Avec un poste ouvert à son arrivée, « Mme Odile » comme aiment l’appeler les détenus, est coordinatrice culture à la maison d’arrêt de Varces depuis bientôt trois ans et demi. Accompagnée par Jeanne, en service civique, Odile œuvre pour « faire rentrer l’extérieur à l’intérieur » en invitant des intervenant.e.s à proposer des actions socio-éducatives et culturelles au sein de l’environnement carcéral.

Et le panel d’activités proposées est large : écriture hip-hop/rap, arts plastiques, formation PSC1, cirque, théâtre… Le SPIP travaille notamment en lien étroit avec l’Université Grenoble Alpes sur le thème égalité femme-homme mais aussi avec le Conservatoire de Grenoble ou des associations bénévoles (ex : Lire pour sortir). Les disciplines sont nombreuses pour permettre aux détenus d’avoir accès à une richesse culturelle et d’ouvrir de nouveaux horizons.

« Je suis ravie que le lien avec La Belle Électrique ai pu reprendre. C’est super que l’équipe soit venue sur les ateliers et sur le concert le jour J. En plus, on a clôturé ce cycle avec une visite de La Belle Électrique. Pour moi, c’est gagné, ma mission est remplie : les détenus étaient intéressés, contents et remercient l’ensemble de l’équipe et du groupe ! » - Odile

« On a construit ce projet ensemble » - Jérémy

Découpés en plusieurs rendez-vous, le projet alliait une partie théorique pour permettre aux détenus de découvrir les métiers qui composent le milieu du spectacle et une partie pratique puisqu’ils réalisaient eux-mêmes l’organisation d’un concert dans l’enceinte du gymnase de la maison d’arrêt.

= = =

▸ Consignes de l'exercice
(a) Recopiez mot pour mot le passage du texte sur la maison d'arrêt de Varces commençant par « Découpés en plusieurs » et se terminant par « la maison d’arrêt. ».
(b) D'après le texte sur la maison d'arrêt de Varces, depuis combien de temps Odile y occupe-t-elle le poste de coordinatrice culture ?
(c) Poursuivez le texte sur la maison d'arrêt de Varces à la suite de sa dernière phrase.
Les enregistrements n'interviennent en rien dans cet exercice.

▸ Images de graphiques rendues
= = =

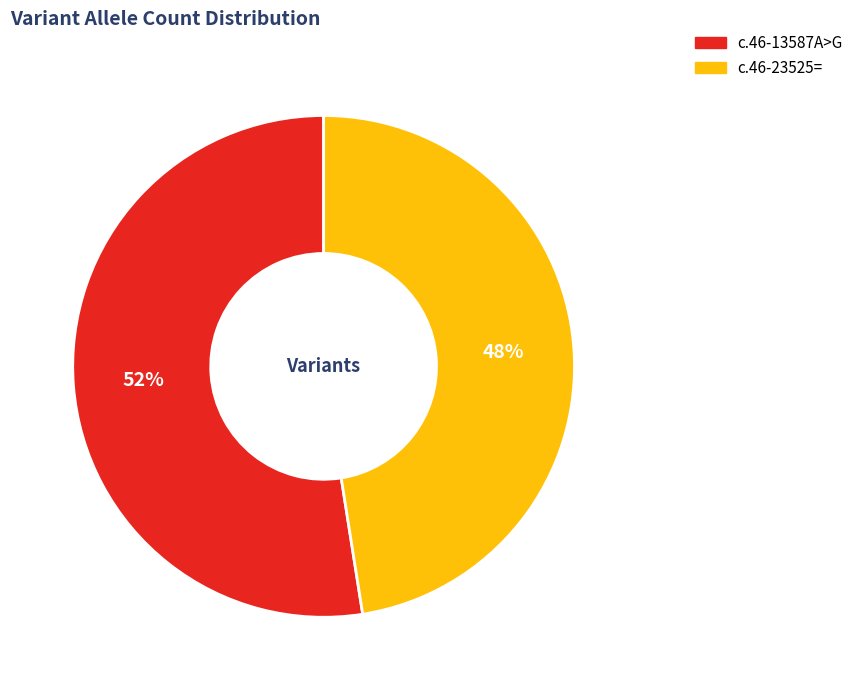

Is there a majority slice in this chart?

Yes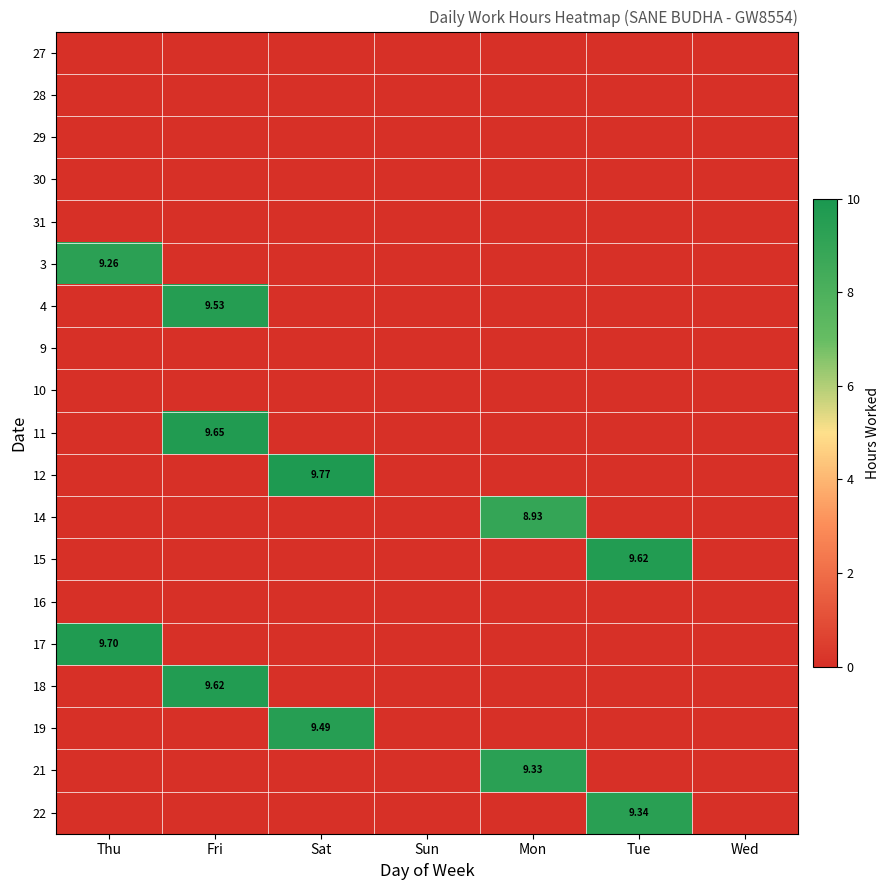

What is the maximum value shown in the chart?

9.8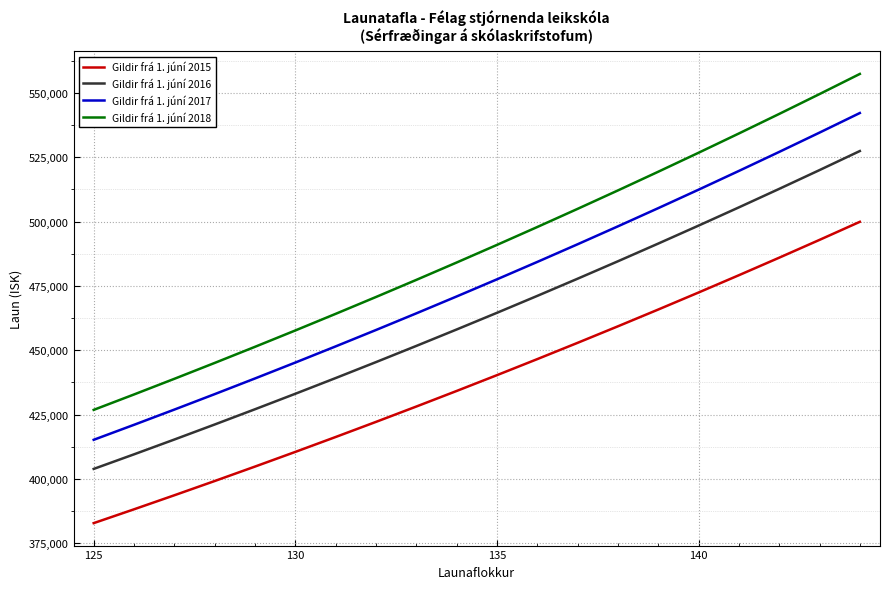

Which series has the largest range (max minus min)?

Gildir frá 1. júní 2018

= = =

▸ Corrigé de l'exercice
(a)
Découpés en plusieurs rendez-vous, le projet alliait une partie théorique pour permettre aux détenus de découvrir les métiers qui composent le milieu du spectacle et une partie pratique puisqu’ils réalisaient eux-mêmes l’organisation d’un concert dans l’enceinte du gymnase de la maison d’arrêt.

(b) Depuis bientôt trois ans et demi.

(c)
Durant plusieurs semaines, La Belle Électrique s’est ainsi rendue à Varces, pour animer de nombreux ateliers. Émeraude et Clémence, à l’action culturelle, ont fait appel à leurs collègues de La Belle pour présenter l’ensemble des facettes de la création au montage d’un concert. Au total, 5 salarié.e.s se sont porté.e.s volontaires pour transmettre aux détenus leurs connaissances du spectacle.

La première étape, et pas des moindres, consistait à choisir un groupe parmi les neuf présélectionnés, puis dans un deuxième temps, à « produire la date » : c’est-à-dire trouver la date idéale, rédiger une feuille de route et étudier le contrat. Venait ensuite le temps de communiquer l’information auprès des co-détenus, puis de définir les besoins techniques et d’installer l’espace scénique. Et enfin le jour J, accueillir au mieux le public et les artistes pour faire de ce concert un moment inoubliable pour l’ensemble des parties prenantes.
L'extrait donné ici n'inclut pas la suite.